The ending log entry from the same request appears as:

-3264:55958cb4:0

If an ending entry does not appear in the log, the request did not complete.

mod_logio

This module adds the ability to log the number of bytes sent and received per request. This includes bytes received, sent, and transferred (combination of received and sent). The module also accurately accounts for changes in size due to SSL and TLS encryption. This module requires mod_log_config and is typically included in Apache by default.

This module adds the LogIOTrackTTFB On|Off directive, which toggles the ability to track the time to first byte (TTFB). TTFB is the amount of time from when a request is received to when the response is first sent to the client. You can then use %^FB to include the TTFB measurement in a LogFormat string.

mod_filter

This module provides context-sensitive filters to the output chain by registering any number of filter providers. mod_filter is not specific to logging, but allows for extracting specific requests based on the filter provider. The context containers include: main apache config, vhost config, within directory tags, and .htaccess files.

Employing this module allows for filtering requests containing items such as certain injection criteria, and which IP address it’s from.

This module is provided by default in many of the package distributions, but may require enabling. For the purposes of logging, the FilterTrace directive posts information to the error log. Directives include:

  • AddOutputFilterByType – assigns an output filter to a particular media type
  • FilterChain – configures a filter chain
  • FilterDeclare – declares a smart filter
  • FilterProtocol – causes the mod_filter to handle response headers correctly
  • FilterProvider – registers filter providers
  • FilterTrace – allows for debugging/diagnostic information to an error log prior to provider processing

The following example applies filtering in a vhost context container conditionally on filter and include modules:

<IfModule mod_filter.c>
<IfModule mod_include.c>
#Declare a resource type filter:
FilterDeclare xss
#Register a provider:
FilterProvider xss INCLUDES %{REQUEST_FILENAME}="(/[<>]+)$"
#FilterProvider ...
#Build the chain:
FilterChain xss
#Declare a custom log:
CustomLog /var/www/log/xss.log xss
#Format the log entry:
LogFormat "%h %u %t "%r" %>s "%{Referer}i" "%{User-Agent}i"" xss
</IfModule>
</IfModule>

mod_unique_id:

This module constructs an environment variable and a unique identifier for each request. It’s often included in package distributions but may require enabling. This unique identifier is written to the access log.
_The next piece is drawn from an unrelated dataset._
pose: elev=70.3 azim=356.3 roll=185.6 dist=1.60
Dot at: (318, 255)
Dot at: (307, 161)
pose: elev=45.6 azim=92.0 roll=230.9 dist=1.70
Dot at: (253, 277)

This module has been superseded by mod_log_forensic for forensic purposes, but is still supported for others.

Unlike the forensic identifier, the unique identifier is passed to the application handler via the environment variable UNIQUE_ID. This allows application developers to trace a request through the web server to the application server. It can be useful for debugging a request.
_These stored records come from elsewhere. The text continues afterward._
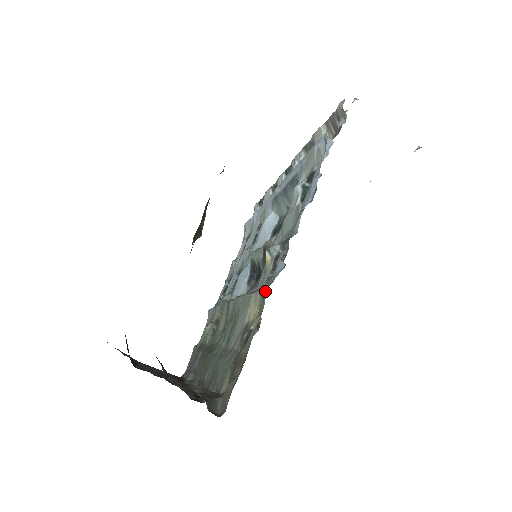
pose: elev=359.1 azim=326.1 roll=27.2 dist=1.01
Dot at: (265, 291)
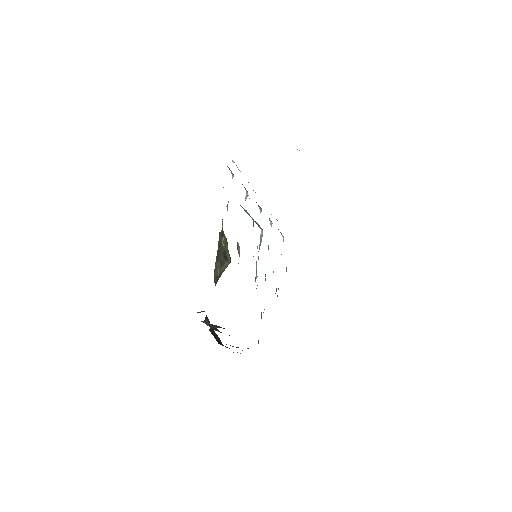
Dot at: occluded
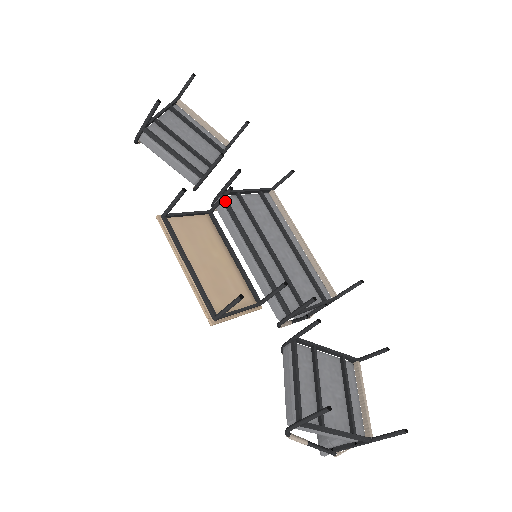
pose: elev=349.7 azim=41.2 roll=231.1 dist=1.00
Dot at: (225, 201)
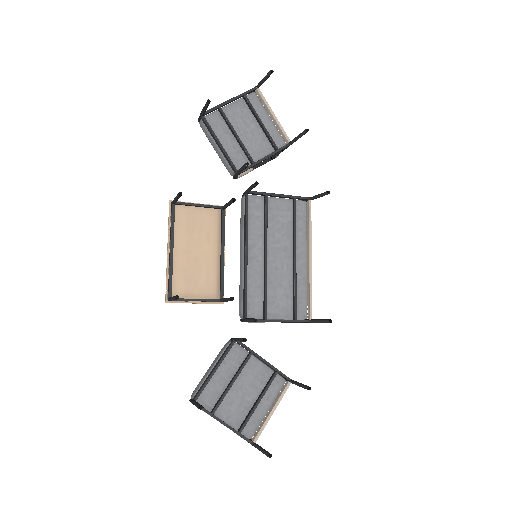
Dot at: (246, 201)
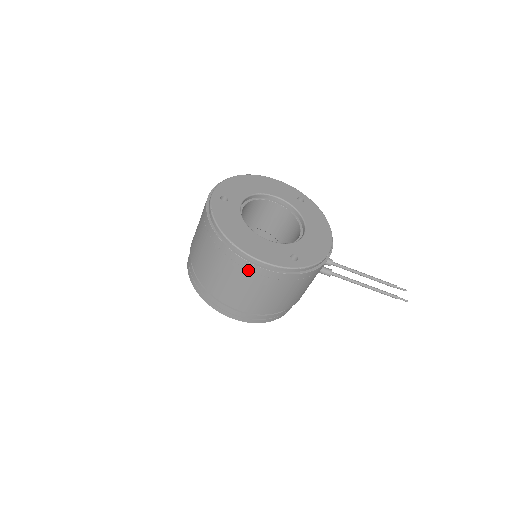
Apache spins off child processes to handle requests, and a child instance processes several requests at a time. As a result, it is sometimes desirable to use a unique identifier to identify a single request across multiple server instances and child processes.
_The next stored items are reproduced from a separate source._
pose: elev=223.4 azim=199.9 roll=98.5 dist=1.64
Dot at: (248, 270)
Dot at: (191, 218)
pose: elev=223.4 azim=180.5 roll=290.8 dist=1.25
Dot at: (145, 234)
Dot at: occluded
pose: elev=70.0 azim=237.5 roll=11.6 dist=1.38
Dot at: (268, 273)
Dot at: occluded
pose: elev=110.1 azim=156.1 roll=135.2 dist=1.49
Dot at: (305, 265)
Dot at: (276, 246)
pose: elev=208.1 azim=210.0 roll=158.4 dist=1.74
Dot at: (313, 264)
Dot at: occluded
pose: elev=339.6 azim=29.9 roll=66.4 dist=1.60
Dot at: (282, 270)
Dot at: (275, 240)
Once enabled, the module provides an identifier by default to the application handler.

For example:

UNIQUE_ID: Vaf3en8AAQEAAAtoQlAAAAAA

The identifier is constructed from a 32-bit IP address, 32-bit process ID, 32-bit timestamp coupled to a 16-bit counter for tighter resolution than a single-second, 32-bit thread index. The timestamp component is UTC to prevent issues with daylight savings time adjustments. The application handler should treat the identifier as an opaque token only and not dissected into constituents.